# WHAT IS EXPECTED
A word-for-word restatement of the data is what is needed.

____________

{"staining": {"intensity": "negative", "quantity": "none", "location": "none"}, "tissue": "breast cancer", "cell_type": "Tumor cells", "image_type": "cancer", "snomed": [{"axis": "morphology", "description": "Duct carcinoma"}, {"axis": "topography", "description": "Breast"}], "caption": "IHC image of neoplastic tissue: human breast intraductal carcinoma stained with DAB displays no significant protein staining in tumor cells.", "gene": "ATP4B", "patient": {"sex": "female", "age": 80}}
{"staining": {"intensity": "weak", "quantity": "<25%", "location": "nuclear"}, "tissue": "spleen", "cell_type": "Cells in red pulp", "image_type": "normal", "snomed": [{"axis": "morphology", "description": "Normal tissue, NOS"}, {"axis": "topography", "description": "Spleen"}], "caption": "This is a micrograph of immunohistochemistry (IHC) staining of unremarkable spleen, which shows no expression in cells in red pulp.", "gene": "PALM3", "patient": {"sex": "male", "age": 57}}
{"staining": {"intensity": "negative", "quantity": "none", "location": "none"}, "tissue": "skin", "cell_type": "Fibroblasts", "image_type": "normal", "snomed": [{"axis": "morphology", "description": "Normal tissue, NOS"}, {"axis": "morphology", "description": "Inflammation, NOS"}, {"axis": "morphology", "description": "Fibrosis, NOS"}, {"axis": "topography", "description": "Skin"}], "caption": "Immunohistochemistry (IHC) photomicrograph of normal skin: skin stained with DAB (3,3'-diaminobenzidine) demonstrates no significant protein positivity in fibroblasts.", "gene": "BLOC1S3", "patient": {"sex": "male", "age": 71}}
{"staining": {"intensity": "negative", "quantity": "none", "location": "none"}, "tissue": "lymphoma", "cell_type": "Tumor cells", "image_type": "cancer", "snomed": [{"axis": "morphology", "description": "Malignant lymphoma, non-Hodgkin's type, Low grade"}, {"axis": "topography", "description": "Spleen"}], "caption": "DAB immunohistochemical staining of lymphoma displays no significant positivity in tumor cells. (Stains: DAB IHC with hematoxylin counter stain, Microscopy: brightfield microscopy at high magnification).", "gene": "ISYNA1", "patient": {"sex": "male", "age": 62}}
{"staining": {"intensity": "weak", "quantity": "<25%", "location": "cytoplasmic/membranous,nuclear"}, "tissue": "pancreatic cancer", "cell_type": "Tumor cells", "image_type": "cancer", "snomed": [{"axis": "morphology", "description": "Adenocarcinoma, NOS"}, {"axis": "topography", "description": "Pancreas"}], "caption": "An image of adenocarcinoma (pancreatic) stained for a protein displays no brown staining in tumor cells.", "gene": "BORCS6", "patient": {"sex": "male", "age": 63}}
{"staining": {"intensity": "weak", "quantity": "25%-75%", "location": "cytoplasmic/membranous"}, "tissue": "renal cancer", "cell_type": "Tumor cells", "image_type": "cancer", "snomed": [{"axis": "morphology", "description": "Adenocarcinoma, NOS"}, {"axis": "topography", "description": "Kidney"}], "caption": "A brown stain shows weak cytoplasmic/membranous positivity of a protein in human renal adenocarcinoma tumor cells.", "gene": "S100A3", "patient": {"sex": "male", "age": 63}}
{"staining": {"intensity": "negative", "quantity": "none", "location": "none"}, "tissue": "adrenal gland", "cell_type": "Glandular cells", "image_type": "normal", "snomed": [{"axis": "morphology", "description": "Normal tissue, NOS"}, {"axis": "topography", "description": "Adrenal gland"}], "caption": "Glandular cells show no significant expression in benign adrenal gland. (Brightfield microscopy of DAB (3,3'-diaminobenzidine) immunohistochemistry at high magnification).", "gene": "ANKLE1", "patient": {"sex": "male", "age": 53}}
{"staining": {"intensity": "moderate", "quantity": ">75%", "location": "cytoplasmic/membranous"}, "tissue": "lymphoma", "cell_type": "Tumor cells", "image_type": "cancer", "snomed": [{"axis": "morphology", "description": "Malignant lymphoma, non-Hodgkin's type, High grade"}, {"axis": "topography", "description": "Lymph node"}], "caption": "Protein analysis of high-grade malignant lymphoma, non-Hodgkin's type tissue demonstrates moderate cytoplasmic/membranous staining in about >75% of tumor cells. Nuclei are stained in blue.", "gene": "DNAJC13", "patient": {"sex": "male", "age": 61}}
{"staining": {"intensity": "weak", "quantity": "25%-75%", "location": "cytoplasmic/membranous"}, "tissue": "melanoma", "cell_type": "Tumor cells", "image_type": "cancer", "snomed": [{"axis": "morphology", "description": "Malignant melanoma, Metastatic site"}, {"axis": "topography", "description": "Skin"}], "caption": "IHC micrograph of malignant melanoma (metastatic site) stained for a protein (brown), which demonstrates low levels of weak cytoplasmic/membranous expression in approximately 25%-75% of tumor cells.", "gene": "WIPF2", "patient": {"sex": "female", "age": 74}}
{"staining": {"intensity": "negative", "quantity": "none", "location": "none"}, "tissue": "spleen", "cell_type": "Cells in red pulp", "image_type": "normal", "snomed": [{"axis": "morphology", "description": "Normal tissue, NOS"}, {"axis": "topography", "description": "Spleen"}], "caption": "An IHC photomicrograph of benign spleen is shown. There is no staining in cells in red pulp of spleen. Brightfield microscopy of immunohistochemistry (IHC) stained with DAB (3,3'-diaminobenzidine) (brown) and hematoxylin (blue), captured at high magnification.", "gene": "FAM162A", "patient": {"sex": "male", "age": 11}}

____________

# RESPONSE BELOW
{"staining": {"intensity": "negative", "quantity": "none", "location": "none"}, "tissue": "breast cancer", "cell_type": "Tumor cells", "image_type": "cancer", "snomed": [{"axis": "morphology", "description": "Duct carcinoma"}, {"axis": "topography", "description": "Breast"}], "caption": "IHC image of neoplastic tissue: human breast intraductal carcinoma stained with DAB displays no significant protein staining in tumor cells.", "gene": "ATP4B", "patient": {"sex": "female", "age": 80}}
{"staining": {"intensity": "weak", "quantity": "<25%", "location": "nuclear"}, "tissue": "spleen", "cell_type": "Cells in red pulp", "image_type": "normal", "snomed": [{"axis": "morphology", "description": "Normal tissue, NOS"}, {"axis": "topography", "description": "Spleen"}], "caption": "This is a micrograph of immunohistochemistry (IHC) staining of unremarkable spleen, which shows no expression in cells in red pulp.", "gene": "PALM3", "patient": {"sex": "male", "age": 57}}
{"staining": {"intensity": "negative", "quantity": "none", "location": "none"}, "tissue": "skin", "cell_type": "Fibroblasts", "image_type": "normal", "snomed": [{"axis": "morphology", "description": "Normal tissue, NOS"}, {"axis": "morphology", "description": "Inflammation, NOS"}, {"axis": "morphology", "description": "Fibrosis, NOS"}, {"axis": "topography", "description": "Skin"}], "caption": "Immunohistochemistry (IHC) photomicrograph of normal skin: skin stained with DAB (3,3'-diaminobenzidine) demonstrates no significant protein positivity in fibroblasts.", "gene": "BLOC1S3", "patient": {"sex": "male", "age": 71}}
{"staining": {"intensity": "negative", "quantity": "none", "location": "none"}, "tissue": "lymphoma", "cell_type": "Tumor cells", "image_type": "cancer", "snomed": [{"axis": "morphology", "description": "Malignant lymphoma, non-Hodgkin's type, Low grade"}, {"axis": "topography", "description": "Spleen"}], "caption": "DAB immunohistochemical staining of lymphoma displays no significant positivity in tumor cells. (Stains: DAB IHC with hematoxylin counter stain, Microscopy: brightfield microscopy at high magnification).", "gene": "ISYNA1", "patient": {"sex": "male", "age": 62}}
{"staining": {"intensity": "weak", "quantity": "<25%", "location": "cytoplasmic/membranous,nuclear"}, "tissue": "pancreatic cancer", "cell_type": "Tumor cells", "image_type": "cancer", "snomed": [{"axis": "morphology", "description": "Adenocarcinoma, NOS"}, {"axis": "topography", "description": "Pancreas"}], "caption": "An image of adenocarcinoma (pancreatic) stained for a protein displays no brown staining in tumor cells.", "gene": "BORCS6", "patient": {"sex": "male", "age": 63}}
{"staining": {"intensity": "weak", "quantity": "25%-75%", "location": "cytoplasmic/membranous"}, "tissue": "renal cancer", "cell_type": "Tumor cells", "image_type": "cancer", "snomed": [{"axis": "morphology", "description": "Adenocarcinoma, NOS"}, {"axis": "topography", "description": "Kidney"}], "caption": "A brown stain shows weak cytoplasmic/membranous positivity of a protein in human renal adenocarcinoma tumor cells.", "gene": "S100A3", "patient": {"sex": "male", "age": 63}}
{"staining": {"intensity": "negative", "quantity": "none", "location": "none"}, "tissue": "adrenal gland", "cell_type": "Glandular cells", "image_type": "normal", "snomed": [{"axis": "morphology", "description": "Normal tissue, NOS"}, {"axis": "topography", "description": "Adrenal gland"}], "caption": "Glandular cells show no significant expression in benign adrenal gland. (Brightfield microscopy of DAB (3,3'-diaminobenzidine) immunohistochemistry at high magnification).", "gene": "ANKLE1", "patient": {"sex": "male", "age": 53}}
{"staining": {"intensity": "moderate", "quantity": ">75%", "location": "cytoplasmic/membranous"}, "tissue": "lymphoma", "cell_type": "Tumor cells", "image_type": "cancer", "snomed": [{"axis": "morphology", "description": "Malignant lymphoma, non-Hodgkin's type, High grade"}, {"axis": "topography", "description": "Lymph node"}], "caption": "Protein analysis of high-grade malignant lymphoma, non-Hodgkin's type tissue demonstrates moderate cytoplasmic/membranous staining in about >75% of tumor cells. Nuclei are stained in blue.", "gene": "DNAJC13", "patient": {"sex": "male", "age": 61}}
{"staining": {"intensity": "weak", "quantity": "25%-75%", "location": "cytoplasmic/membranous"}, "tissue": "melanoma", "cell_type": "Tumor cells", "image_type": "cancer", "snomed": [{"axis": "morphology", "description": "Malignant melanoma, Metastatic site"}, {"axis": "topography", "description": "Skin"}], "caption": "IHC micrograph of malignant melanoma (metastatic site) stained for a protein (brown), which demonstrates low levels of weak cytoplasmic/membranous expression in approximately 25%-75% of tumor cells.", "gene": "WIPF2", "patient": {"sex": "female", "age": 74}}
{"staining": {"intensity": "negative", "quantity": "none", "location": "none"}, "tissue": "spleen", "cell_type": "Cells in red pulp", "image_type": "normal", "snomed": [{"axis": "morphology", "description": "Normal tissue, NOS"}, {"axis": "topography", "description": "Spleen"}], "caption": "An IHC photomicrograph of benign spleen is shown. There is no staining in cells in red pulp of spleen. Brightfield microscopy of immunohistochemistry (IHC) stained with DAB (3,3'-diaminobenzidine) (brown) and hematoxylin (blue), captured at high magnification.", "gene": "FAM162A", "patient": {"sex": "male", "age": 11}}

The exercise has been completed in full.